▶ _Task brief_:
What is needed is a copy of each line in the listing that contains "style".

*** Block opens ***

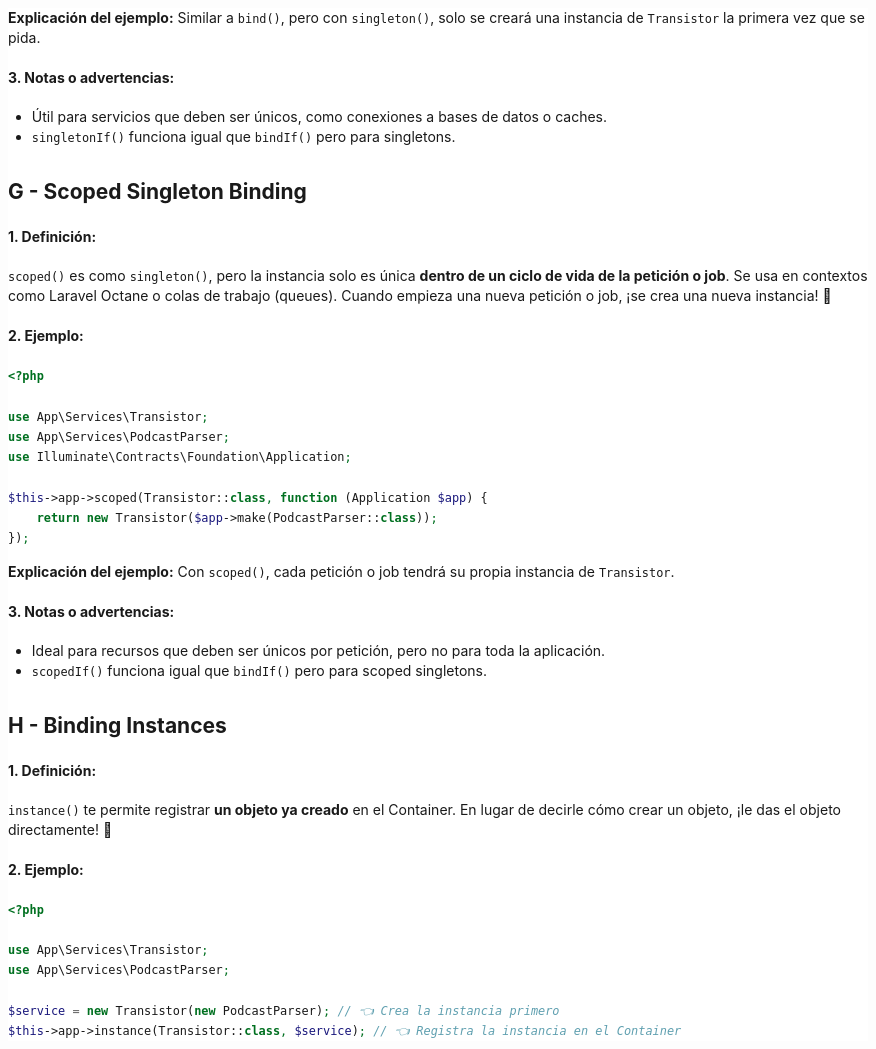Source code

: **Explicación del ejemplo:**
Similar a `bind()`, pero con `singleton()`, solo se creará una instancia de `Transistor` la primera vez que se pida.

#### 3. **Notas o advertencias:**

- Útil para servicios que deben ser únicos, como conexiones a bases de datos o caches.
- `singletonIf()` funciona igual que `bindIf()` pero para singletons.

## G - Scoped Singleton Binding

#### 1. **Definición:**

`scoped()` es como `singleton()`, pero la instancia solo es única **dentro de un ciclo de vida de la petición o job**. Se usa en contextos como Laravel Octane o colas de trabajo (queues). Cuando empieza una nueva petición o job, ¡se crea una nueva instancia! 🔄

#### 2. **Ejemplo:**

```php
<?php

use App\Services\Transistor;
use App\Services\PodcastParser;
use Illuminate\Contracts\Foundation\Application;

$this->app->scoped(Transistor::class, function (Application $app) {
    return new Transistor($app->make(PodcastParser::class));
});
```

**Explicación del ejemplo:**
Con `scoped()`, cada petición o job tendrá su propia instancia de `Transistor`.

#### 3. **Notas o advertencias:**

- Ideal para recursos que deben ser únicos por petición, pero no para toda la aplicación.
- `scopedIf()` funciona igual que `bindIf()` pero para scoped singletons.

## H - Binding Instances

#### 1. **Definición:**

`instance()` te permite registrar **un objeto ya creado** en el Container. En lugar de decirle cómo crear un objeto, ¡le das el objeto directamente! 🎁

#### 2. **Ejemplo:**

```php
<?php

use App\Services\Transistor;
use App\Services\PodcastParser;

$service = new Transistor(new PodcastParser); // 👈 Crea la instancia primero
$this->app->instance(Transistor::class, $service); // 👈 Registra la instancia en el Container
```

*** Block closes ***
*** Block opens ***

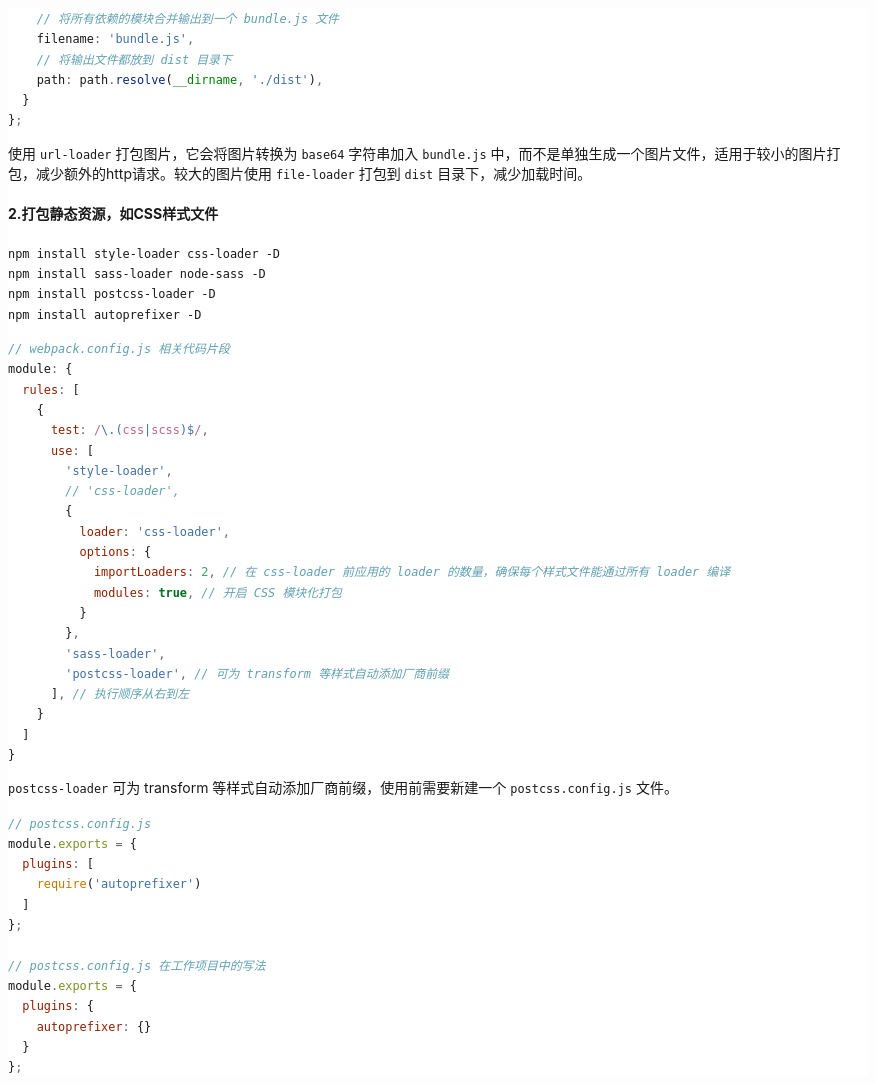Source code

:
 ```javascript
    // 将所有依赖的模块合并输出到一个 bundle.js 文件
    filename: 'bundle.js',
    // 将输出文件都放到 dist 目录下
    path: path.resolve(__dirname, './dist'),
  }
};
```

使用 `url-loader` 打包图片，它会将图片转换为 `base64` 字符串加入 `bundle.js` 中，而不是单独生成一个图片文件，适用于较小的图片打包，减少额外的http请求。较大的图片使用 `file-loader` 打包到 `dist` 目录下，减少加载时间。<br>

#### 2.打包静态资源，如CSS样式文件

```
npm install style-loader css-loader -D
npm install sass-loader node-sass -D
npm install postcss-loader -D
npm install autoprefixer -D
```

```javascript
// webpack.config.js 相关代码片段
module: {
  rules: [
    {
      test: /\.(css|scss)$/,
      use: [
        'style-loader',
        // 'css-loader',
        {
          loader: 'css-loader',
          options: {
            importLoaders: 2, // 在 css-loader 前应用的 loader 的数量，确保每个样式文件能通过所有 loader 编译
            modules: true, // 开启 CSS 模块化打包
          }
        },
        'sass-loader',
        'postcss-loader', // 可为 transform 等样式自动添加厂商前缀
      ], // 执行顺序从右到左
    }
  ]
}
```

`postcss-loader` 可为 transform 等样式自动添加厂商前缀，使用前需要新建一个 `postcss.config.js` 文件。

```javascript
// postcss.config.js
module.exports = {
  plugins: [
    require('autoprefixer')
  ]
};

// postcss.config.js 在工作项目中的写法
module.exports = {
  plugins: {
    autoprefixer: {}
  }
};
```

*** Block closes ***
*** Block opens ***

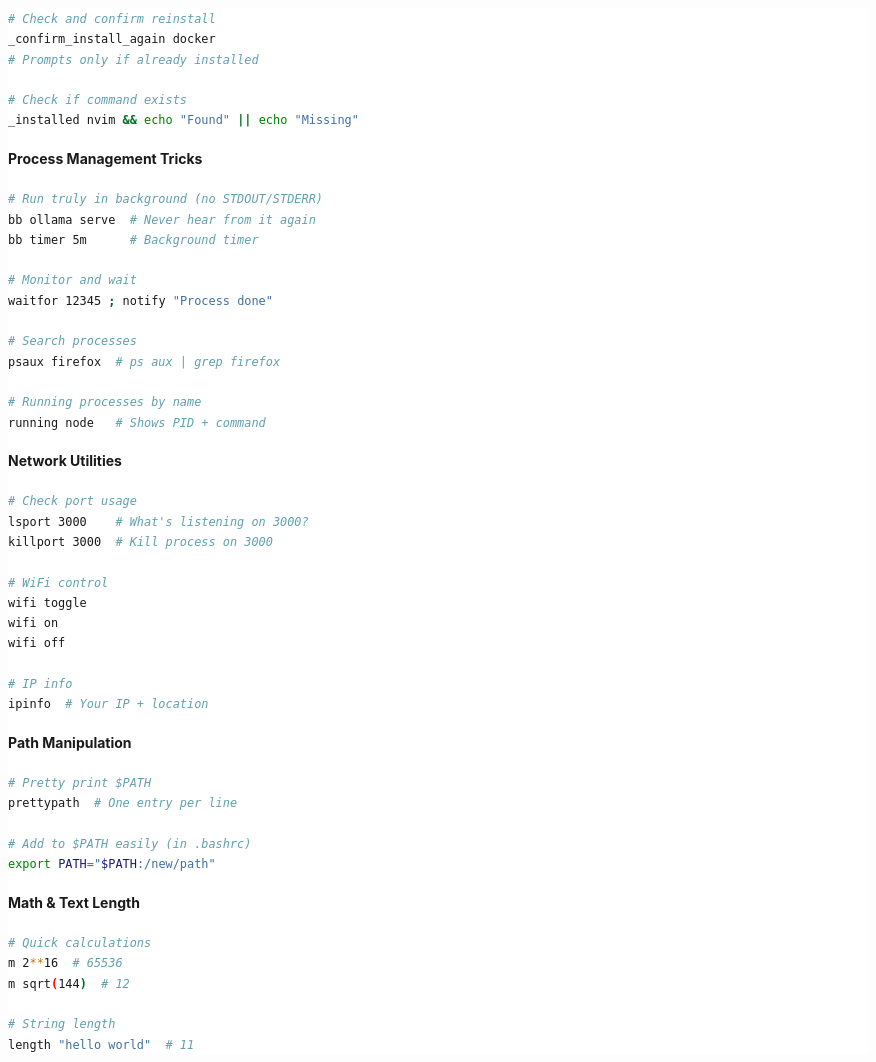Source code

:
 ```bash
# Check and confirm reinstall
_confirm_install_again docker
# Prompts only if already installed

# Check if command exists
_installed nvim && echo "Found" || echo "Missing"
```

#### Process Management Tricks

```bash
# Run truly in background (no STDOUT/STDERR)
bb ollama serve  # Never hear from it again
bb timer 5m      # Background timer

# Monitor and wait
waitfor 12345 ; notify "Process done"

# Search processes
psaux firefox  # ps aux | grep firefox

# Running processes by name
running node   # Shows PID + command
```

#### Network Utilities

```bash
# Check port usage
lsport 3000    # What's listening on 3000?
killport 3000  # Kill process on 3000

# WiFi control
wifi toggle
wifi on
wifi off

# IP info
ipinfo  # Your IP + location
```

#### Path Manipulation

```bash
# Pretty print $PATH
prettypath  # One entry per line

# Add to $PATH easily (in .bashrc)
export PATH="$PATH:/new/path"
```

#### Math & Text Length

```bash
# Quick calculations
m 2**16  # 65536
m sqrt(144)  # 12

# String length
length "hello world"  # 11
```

*** Block closes ***

▶ _Exercise answer_:
npm install style-loader css-loader -D
        'style-loader',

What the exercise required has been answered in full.